Today ModulesGarden started the work on the module that has won our Modules Contest, a contest where everyone were able to vote and choose which module we should create and release.

*OpenStack module for WHMCS* received *38%* of votes and therefore has won the contest!

This module will handle provisioning of user accounts over OpenStack with integrated resource usage billing!

We expect the module to be ready within about 1 month.


----------



## rapidnode (Feb 27, 2014)

Interesting! Any chance you will port it to Blesta as well?


----------



## Coastercraze (Feb 28, 2014)

rapidnode said:


> Interesting! Any chance you will port it to Blesta as well?
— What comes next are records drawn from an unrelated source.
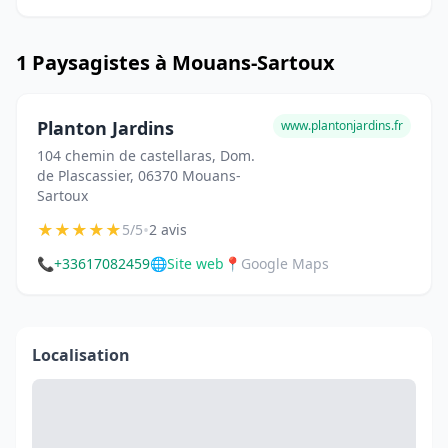
1 Paysagistes à Mouans-Sartoux
Planton Jardins
www.plantonjardins.fr
104 chemin de castellaras, Dom.
de Plascassier, 06370 Mouans-
Sartoux
★
★
★
★
★
•
5/5
2 avis
📞
+33617082459
🌐
Site web
📍
Google Maps
Localisation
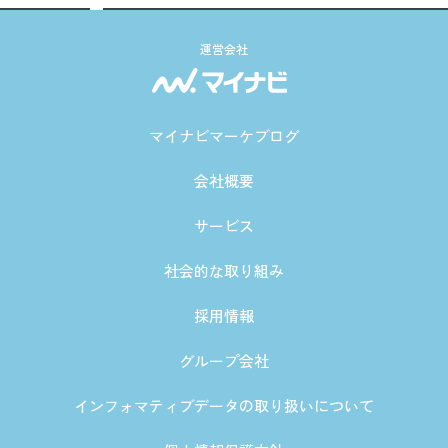
運営会社
マイナビマーケブログ
会社概要
サービス
社会的な取り組み
採用情報
グループ会社
インフォマティブデータの取り扱いについて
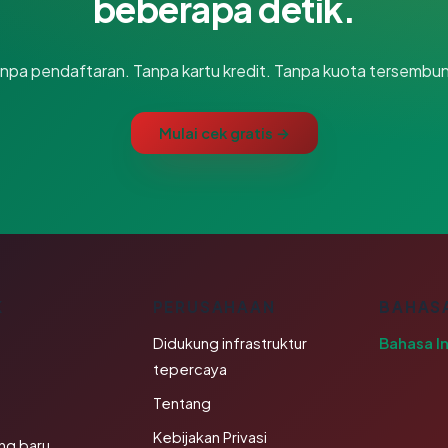
beberapa detik.
npa pendaftaran. Tanpa kartu kredit. Tanpa kuota tersembun
Mulai cek gratis →
K
PERUSAHAAN
BAHAS
Didukung infrastruktur
Bahasa I
tepercaya
Tentang
Kebijakan Privasi
ng baru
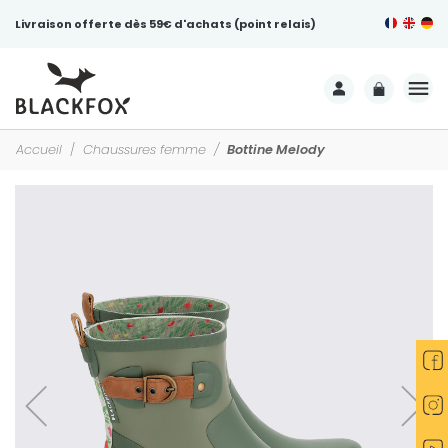
Livraison offerte dès 59€ d'achats (point relais)
Accueil
Chaussures femme
Bottine Melody
-15%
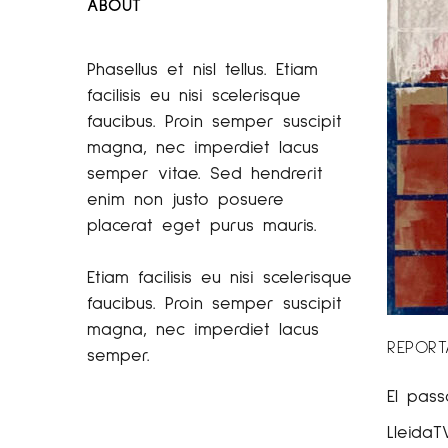
ABOUT
Phasellus et nisl tellus. Etiam
facilisis eu nisi scelerisque
faucibus. Proin semper suscipit
magna, nec imperdiet lacus
semper vitae. Sed hendrerit
enim non justo posuere
placerat eget purus mauris.
Etiam facilisis eu nisi scelerisque
faucibus. Proin semper suscipit
magna, nec imperdiet lacus
REPORT
semper.
El pas
LleidaT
I would say no as they did some deal with WHMCS... which is a shame really cause I think Blesta has more potential.


----------



## ModulesGarden (Feb 28, 2014)

rapidnode said:


> Interesting! Any chance you will port it to Blesta as well?





Coastercraze said:


> I would say no as they did some deal with WHMCS... which is a shame really cause I think Blesta has more potential.


Indeed, currently we are unable to port the module to Blesta, but we do not say never.


----------



## Virtovo (Feb 28, 2014)

ModulesGarden said:


> Indeed, currently we are unable to port the module to Blesta, but we do not say never.


Is this because you've made an agreement with WHMCS or because there is not enough of a market to justify the development?


----------



## ModulesGarden (Feb 28, 2014)

Virtovo said:


> Is this because you've made an agreement with WHMCS or because there is not enough of a market to justify the development?


We have an agreement with WHMCS.


----------



## Virtovo (Feb 28, 2014)

ModulesGarden said:


> We have an agreement with WHMCS.


Such a shame.  Does this prevent you from doing private development of Blesta modules?


----------



## ModulesGarden (Feb 28, 2014)

Virtovo said:


> Such a shame.  Does this prevent you from doing private development of Blesta modules?


Unfortunately yes Virtovo.


----------



## SkylarM (Feb 28, 2014)

Virtovo said:


> Such a shame.  Does this prevent you from doing private development of Blesta modules?


Doesn't stop someone from buying the "open source" version of it and porting it over though.


----------